■ **EXERCISE DESCRIPTION**
Change "γυμναστήριο" to "αμφιθέατρο" in the text of the entries below, leaving everything else unchanged. Omit the pictures from your answer.

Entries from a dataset

=== Begin Enclosure ===

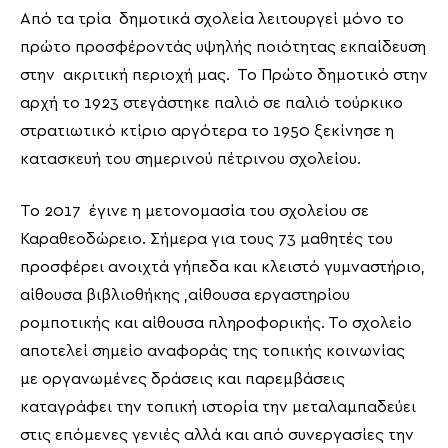
Από τα τρία δημοτικά σχολεία λειτουργεί μόνο το
πρώτο προσφέροντάς υψηλής ποιότητας εκπαίδευση
στην ακριτική περιοχή μας. Το Πρώτο δημοτικό στην
αρχή το 1923 στεγάστηκε παλιό σε παλιό τούρκικο
στρατιωτικό κτίριο αργότερα το 1950 ξεκίνησε η
κατασκευή του σημερινού πέτρινου σχολείου.
Το 2017 έγινε η μετονομασία του σχολείου σε
Καραθεοδώρειο. Σήμερα για τους 73 μαθητές του
προσφέρει ανοιχτά γήπεδα και κλειστό γυμναστήριο,
αίθουσα βιβλιοθήκης ,αίθουσα εργαστηρίου
ρομποτικής και αίθουσα πληροφορικής. Το σχολείο
αποτελεί σημείο αναφοράς της τοπικής κοινωνίας
με οργανωμένες δράσεις και παρεμβάσεις
καταγράφει την τοπική ιστορία την μεταλαμπαδεύει
στις επόμενες γενιές αλλά και από συνεργασίες την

=== End Enclosure ===

■ **PROBLEM SOLUTION**
Από τα τρία δημοτικά σχολεία λειτουργεί μόνο το
πρώτο προσφέροντάς υψηλής ποιότητας εκπαίδευση
στην ακριτική περιοχή μας. Το Πρώτο δημοτικό στην
αρχή το 1923 στεγάστηκε παλιό σε παλιό τούρκικο
στρατιωτικό κτίριο αργότερα το 1950 ξεκίνησε η
κατασκευή του σημερινού πέτρινου σχολείου.
Το 2017 έγινε η μετονομασία του σχολείου σε
Καραθεοδώρειο. Σήμερα για τους 73 μαθητές του
προσφέρει ανοιχτά γήπεδα και κλειστό αμφιθέατρο,
αίθουσα βιβλιοθήκης ,αίθουσα εργαστηρίου
ρομποτικής και αίθουσα πληροφορικής. Το σχολείο
αποτελεί σημείο αναφοράς της τοπικής κοινωνίας
με οργανωμένες δράσεις και παρεμβάσεις
καταγράφει την τοπική ιστορία την μεταλαμπαδεύει
στις επόμενες γενιές αλλά και από συνεργασίες την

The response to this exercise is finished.